Everything I wrote about hearing aids is a lie. No, they are not Android devices, and they dont to all these things. The sounds that are amplified by a hearing device are real sounds. It allows people who use them to perceive existing reality better. Any manipulation of that reality would be unacceptable, right?
And yet:
- When I search something, the results provided by Google will be in the order determined by them, based on my past behavior and the behavior of people like me. Certain results that are viewed as offensive or illegal are filtered out. And I dont know whats missing.
- When I read a book on Amazon my behavior is tracked: which books I read, how long I spent reading them, which section I like the most, which passages I highlight. This is used to recommend to me what books I may also find interesting, and to recommend to the publishers which books they need to write. Books that become controversial as a result of complaints are automatically removed from my reading device. Fortunately, I can freely chose to read another book, which hopefully is less controversial.
Distorted results, forced upgrade, tracked behavior, walled gardens, false choices. It seems that everyone is wearing Android hearing aids or using similar devices that shape our worldview in accordance with characteristics determined by someone else! With the exception of some crackpots, nobody minds.
What does that have to do with creativity? Everything! Creativity is about reflecting on the world, and finding solutions that make it better. This requires a world view that challenges us, confronts us with things that drags us out of our comfort zone and forces us to face the difficult problems. However, our worldview is increasingly perceived through technology, that filters and distorts the view at an unprecedented level nowadays. Whole generations use this technology without giving it a second thought. Yes, you can be creative even though the ICTs present a filtered world view. Yes, you can be creative in a walled garden.

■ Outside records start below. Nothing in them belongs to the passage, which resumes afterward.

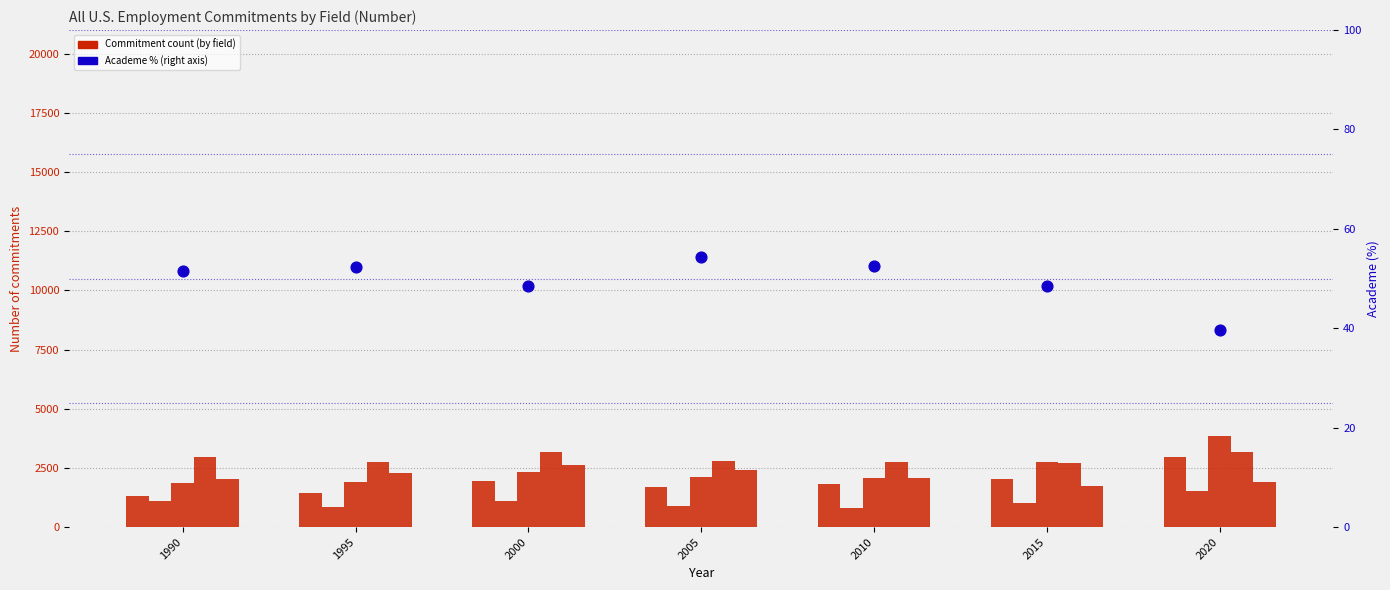

At which category is the sum across all series the highest?

2020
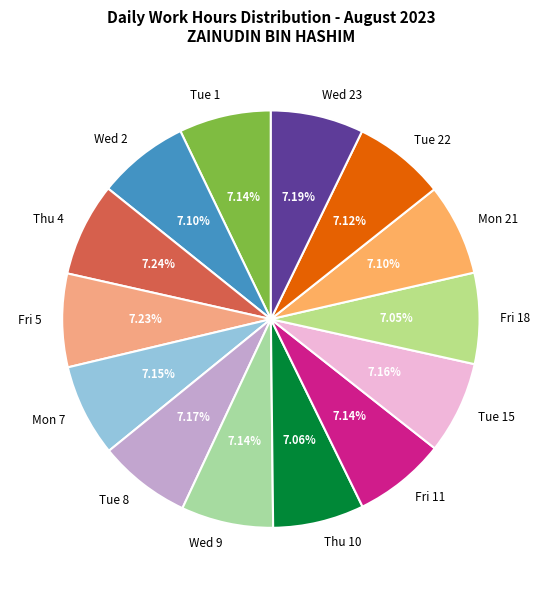

How many segments does this pie chart have?

14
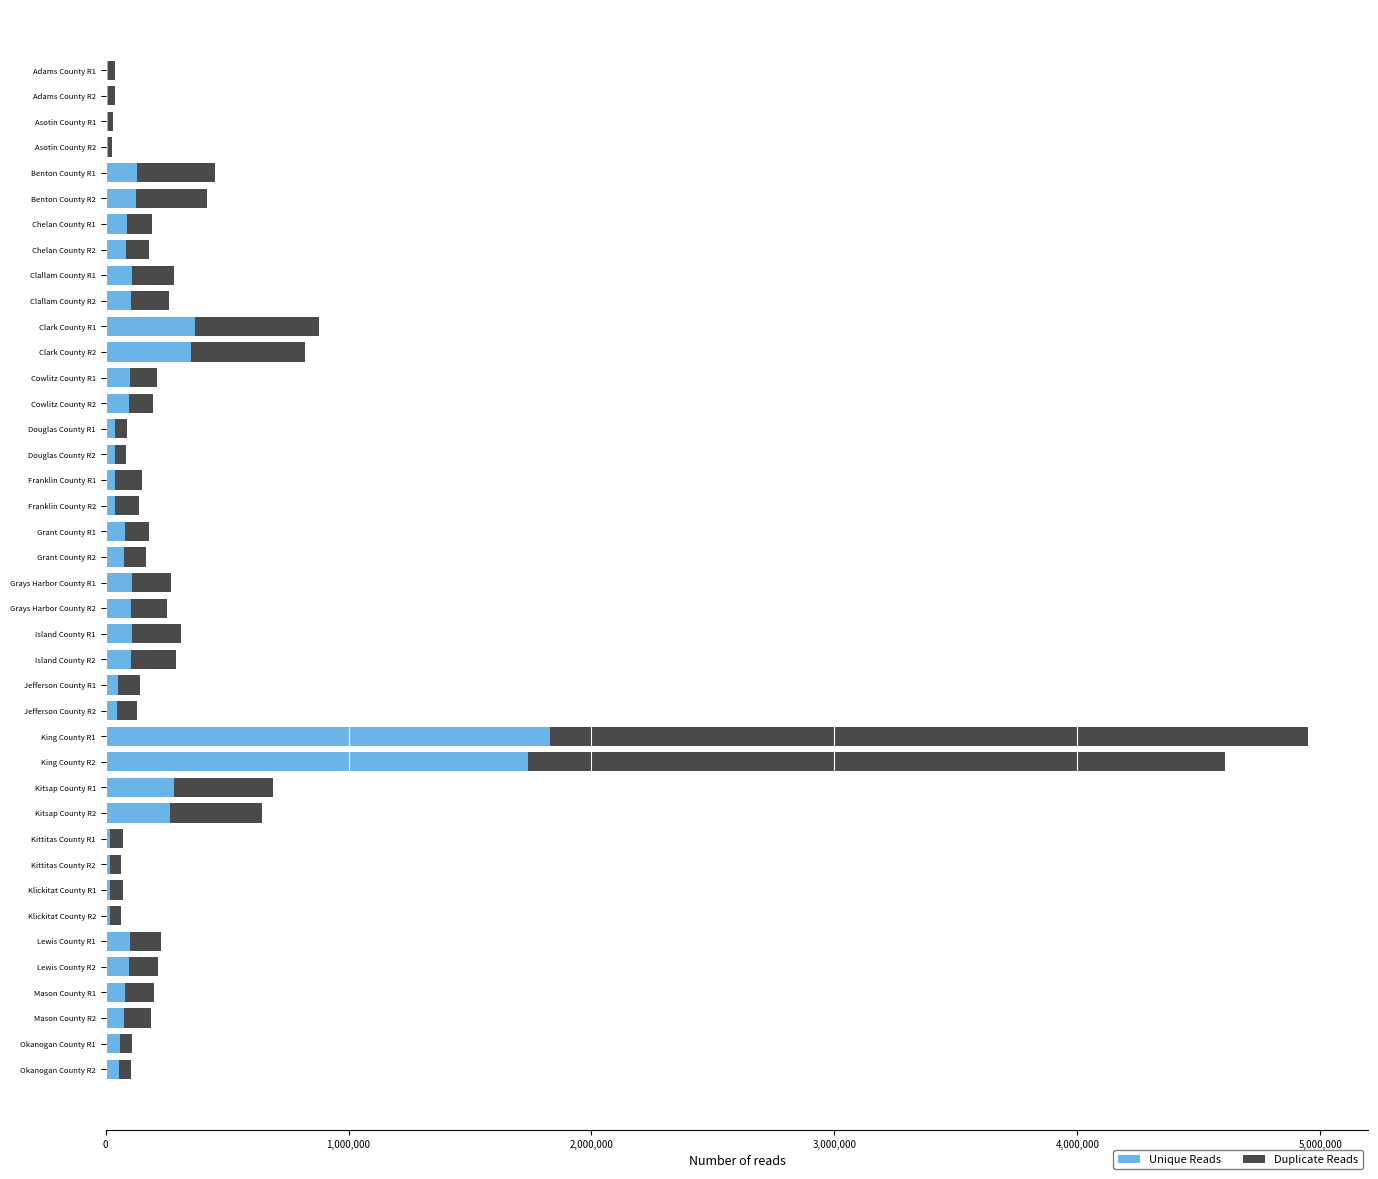

What is the sum of all Unique Reads values?

7098000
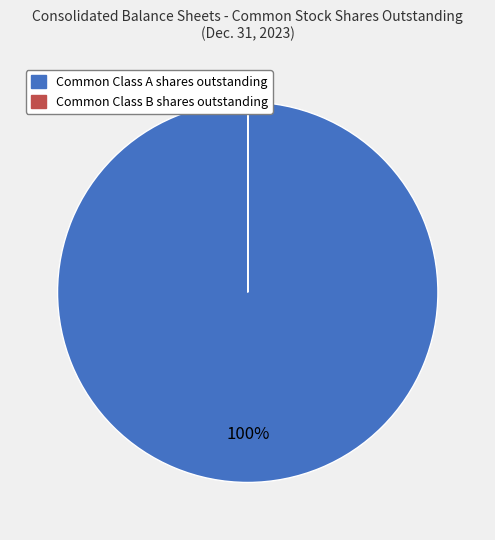

What is the largest slice in the pie chart?

Common Class A shares outstanding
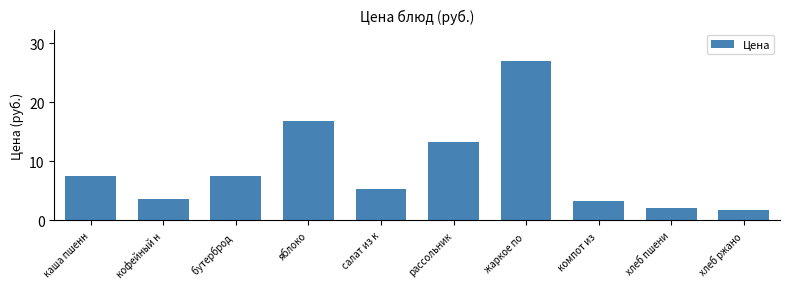

What is the average value?

8.8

But if what you can do is limited more by the walls of the garden than your imagination, people should start asking questions and care about the answers. Sadly, that doesnt happen.
What we need isnt more technology or caution. What we need is more control over the ICTs in our life. It is, after all, our life.
If we cant have more control (and Im afraid its too late to reclaim it), we need to upgrade ourselves by to be mindful users of technology, instead of the mindless consumers we are now. If we outsource the more mundane tasks to ICTs, wed better make sure that we can rely on their behavior to be determined by us, not by someone else. The balance of forces should strive to an equilibrium. More is better is not conductive to achieving such balance.
Id rather try to be a music composer whos half deaf, than use a hearing aid as described above. But thats just me.